Posted on 10 March 2026 in AI, LLM from scratch, TIL deep dives, Python |

I'm still working on improving the test loss for a from-scratch GPT-2 small base model, trained on code based on Sebastian Raschka's book "Build a Large Language Model (from Scratch)".

In my training code, I have this code to create the optimiser:

    optimizer = torch.optim.AdamW(
        model.parameters(),
        lr=0.0004, weight_decay=0.1
    )

The values in there -- 0.0004 for the learning rate, and 0.1 for the weight decay -- were just copied from the tiny training run that we do in section 5.2 of the book.
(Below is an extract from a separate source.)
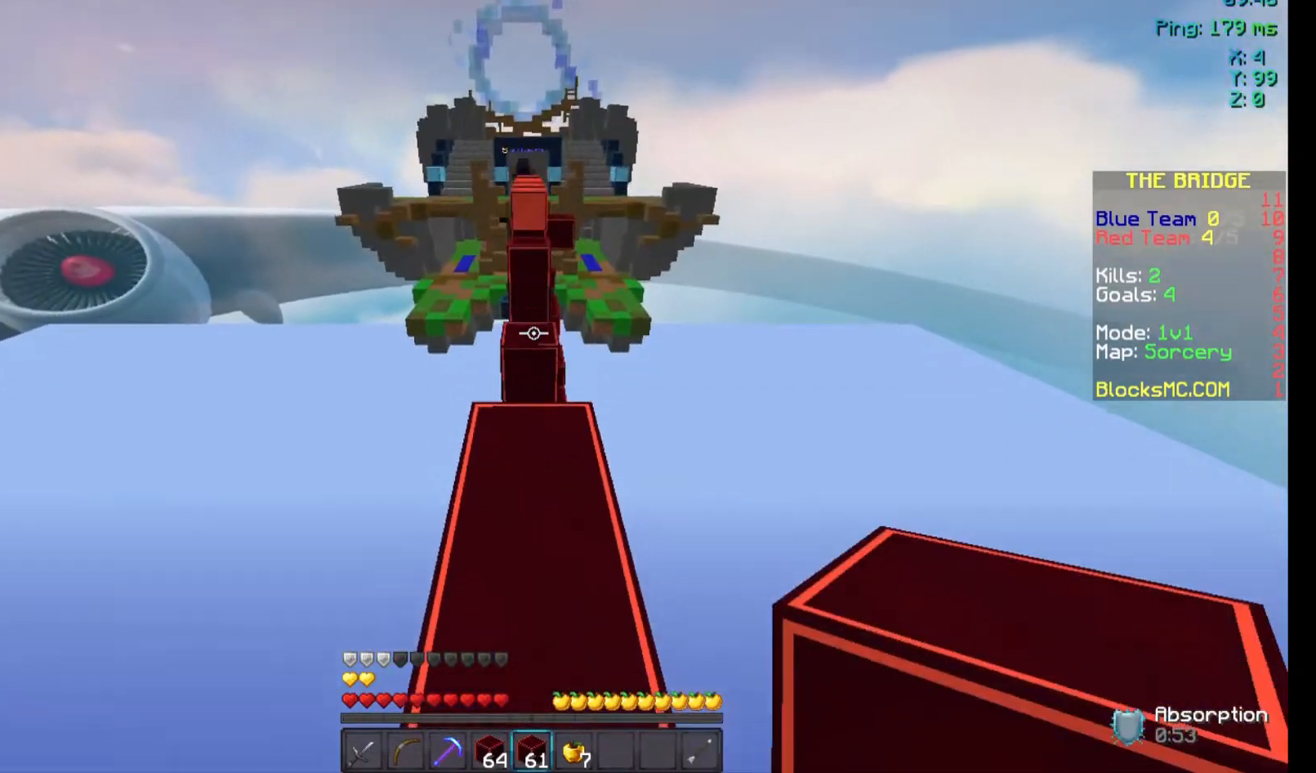
{"keys": ["space", "w"], "mouse": [], "events": [[433, "space", "down"]]}
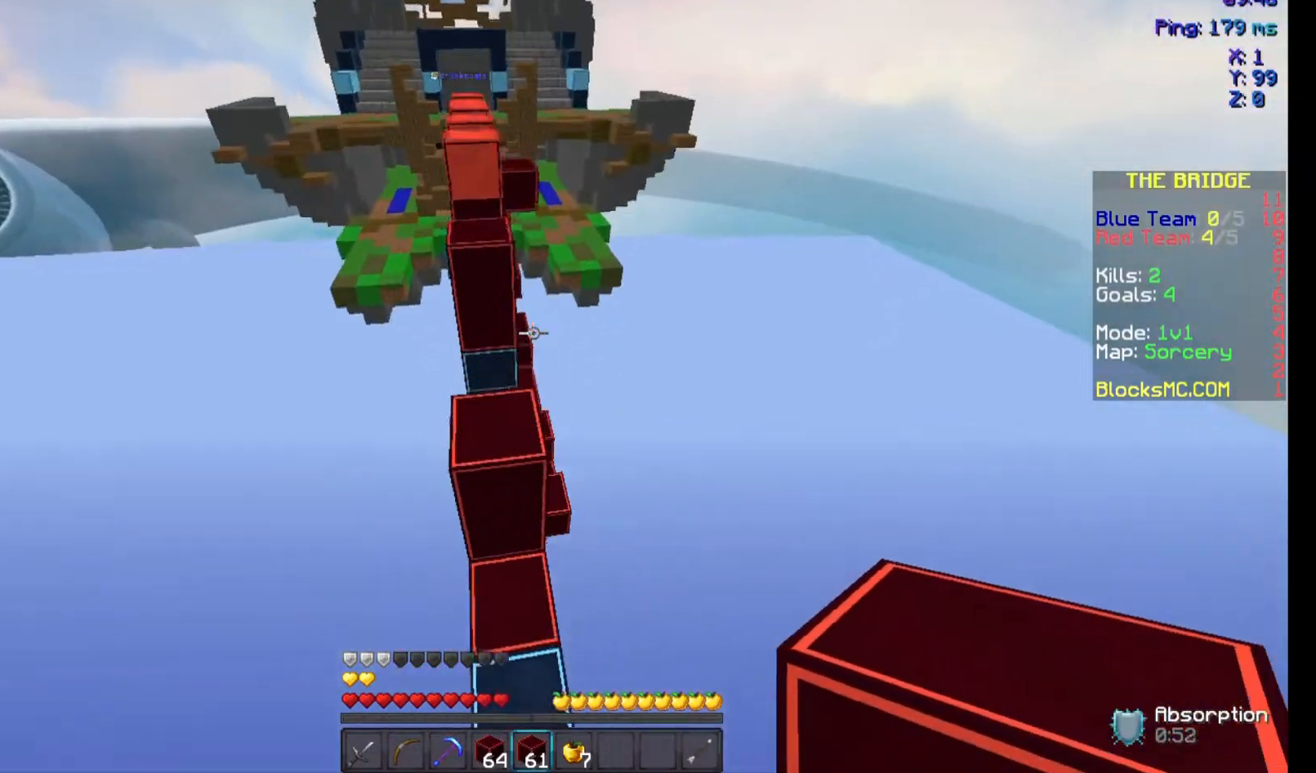
{"keys": ["d", "w"], "mouse": [], "events": [[267, "d", "down"], [400, "mouse_right", "down"], [400, "space", "up"], [500, "mouse_right", "up"]]}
What do those values actually mean, and are those really the right values for them?

I felt I had a good handle on the learning rate, at least -- it's one of the first things you learn when you start looking at machine learning of any kind -- but how would you go about working out what the correct value for it was? On top of that, when I was reading the Chinchilla paper a while back, I noticed they repeatedly referred to a "cosine cycle" for the learning rate, which didn't fit into anything I'd learned about before.

The weight decay was pretty much an unknown for me -- I know it is a parameter controlling the behaviour of the optimiser, but I don't know how it does that.

In this post I want to look into the learning rate, and these mysterious cosines; I'll write a follow-up about the weight decay later.